--- Gösterilen metin ---

Sıradan bir semtteki orta kalite bir dairenin fiyatı bile neden 750 bin-1 milyon TL gibi astronomik seviyelere yükseldi? Orta gelire sahip bir ailenin kredili konut sahibi olması neredeyse imkansız hale gelirken, yüzde 20’lerin üzerine çıkan ticari kredi faizleri nedeniyle sanayi kuruluşları da, elde ettikleri kârın yarısından fazlasını bankalara ödüyor. Öte yandan, 2001 krizinden bu yana Hazine’nin faiz lobisine ödediği faiz tutarı nasıl 708 milyar liraya ulaştı? Terörle birlikte Türkiye’nin ekonomik bekasını tehdit eden bir meseleye dönüşen faiz sorununu, enine boyuna masaya yatırdık.

--- Verilen malzeme ---

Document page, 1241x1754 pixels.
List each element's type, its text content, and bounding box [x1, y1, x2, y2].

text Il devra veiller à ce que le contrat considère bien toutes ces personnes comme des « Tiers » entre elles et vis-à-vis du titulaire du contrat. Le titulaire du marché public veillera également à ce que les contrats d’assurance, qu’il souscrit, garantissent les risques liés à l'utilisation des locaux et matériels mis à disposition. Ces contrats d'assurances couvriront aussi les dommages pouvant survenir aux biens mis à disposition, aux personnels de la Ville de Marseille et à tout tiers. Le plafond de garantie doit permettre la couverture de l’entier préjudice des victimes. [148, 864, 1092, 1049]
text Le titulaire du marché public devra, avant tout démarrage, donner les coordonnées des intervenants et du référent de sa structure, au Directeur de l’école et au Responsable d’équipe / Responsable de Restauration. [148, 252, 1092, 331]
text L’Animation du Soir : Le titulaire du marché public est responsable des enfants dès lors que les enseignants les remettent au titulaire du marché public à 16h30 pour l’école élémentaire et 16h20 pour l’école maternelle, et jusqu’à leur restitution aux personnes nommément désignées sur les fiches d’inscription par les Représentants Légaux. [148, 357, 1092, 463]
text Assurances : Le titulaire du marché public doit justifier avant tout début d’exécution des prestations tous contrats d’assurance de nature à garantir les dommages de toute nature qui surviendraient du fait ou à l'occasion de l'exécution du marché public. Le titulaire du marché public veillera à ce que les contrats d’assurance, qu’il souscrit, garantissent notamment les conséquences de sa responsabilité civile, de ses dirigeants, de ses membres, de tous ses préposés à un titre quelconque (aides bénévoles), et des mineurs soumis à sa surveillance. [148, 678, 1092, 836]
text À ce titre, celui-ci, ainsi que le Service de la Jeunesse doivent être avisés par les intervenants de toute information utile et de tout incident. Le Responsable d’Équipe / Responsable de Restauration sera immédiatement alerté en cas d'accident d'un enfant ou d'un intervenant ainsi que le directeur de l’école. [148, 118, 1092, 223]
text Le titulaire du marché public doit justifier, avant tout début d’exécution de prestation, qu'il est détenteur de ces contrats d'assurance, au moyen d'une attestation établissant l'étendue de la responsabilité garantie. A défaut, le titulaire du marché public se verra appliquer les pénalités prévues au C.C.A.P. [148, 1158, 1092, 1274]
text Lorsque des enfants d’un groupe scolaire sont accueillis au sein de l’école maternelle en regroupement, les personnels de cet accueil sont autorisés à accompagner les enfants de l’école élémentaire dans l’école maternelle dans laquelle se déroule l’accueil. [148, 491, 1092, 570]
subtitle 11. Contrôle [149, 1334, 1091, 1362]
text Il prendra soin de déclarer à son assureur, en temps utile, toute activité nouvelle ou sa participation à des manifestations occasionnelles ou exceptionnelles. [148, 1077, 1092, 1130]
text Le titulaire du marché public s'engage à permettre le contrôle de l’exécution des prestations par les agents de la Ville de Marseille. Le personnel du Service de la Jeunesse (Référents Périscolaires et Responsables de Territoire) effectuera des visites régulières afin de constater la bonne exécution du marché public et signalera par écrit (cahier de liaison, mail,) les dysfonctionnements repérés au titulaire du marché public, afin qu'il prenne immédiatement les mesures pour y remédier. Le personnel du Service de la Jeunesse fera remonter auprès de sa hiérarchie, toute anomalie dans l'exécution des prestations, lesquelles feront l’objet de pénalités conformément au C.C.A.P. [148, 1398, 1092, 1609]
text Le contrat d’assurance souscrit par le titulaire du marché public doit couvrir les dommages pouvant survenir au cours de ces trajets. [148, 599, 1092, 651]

---

- **Yapılacak işler**:
1 > Faiz sorunu üzerine olan metinden "Sıradan bir semtteki" ile başlayıp "boyuna masaya yatırdık." kısmına kadar giden bölümü aynen geri verin.
2 > Listenin ilk satırından başlayıp "List each element's" ifadesinin geçtiği satıra kadar uzanan satırları, iki uç da dahil olmak üzere, aynen yeniden yazın.

- **Tam cevaplar**:
1 >
Sıradan bir semtteki orta kalite bir dairenin fiyatı bile neden 750 bin-1 milyon TL gibi astronomik seviyelere yükseldi? Orta gelire sahip bir ailenin kredili konut sahibi olması neredeyse imkansız hale gelirken, yüzde 20’lerin üzerine çıkan ticari kredi faizleri nedeniyle sanayi kuruluşları da, elde ettikleri kârın yarısından fazlasını bankalara ödüyor. Öte yandan, 2001 krizinden bu yana Hazine’nin faiz lobisine ödediği faiz tutarı nasıl 708 milyar liraya ulaştı? Terörle birlikte Türkiye’nin ekonomik bekasını tehdit eden bir meseleye dönüşen faiz sorununu, enine boyuna masaya yatırdık.

2 >
Document page, 1241x1754 pixels.
List each element's type, its text content, and bounding box [x1, y1, x2, y2].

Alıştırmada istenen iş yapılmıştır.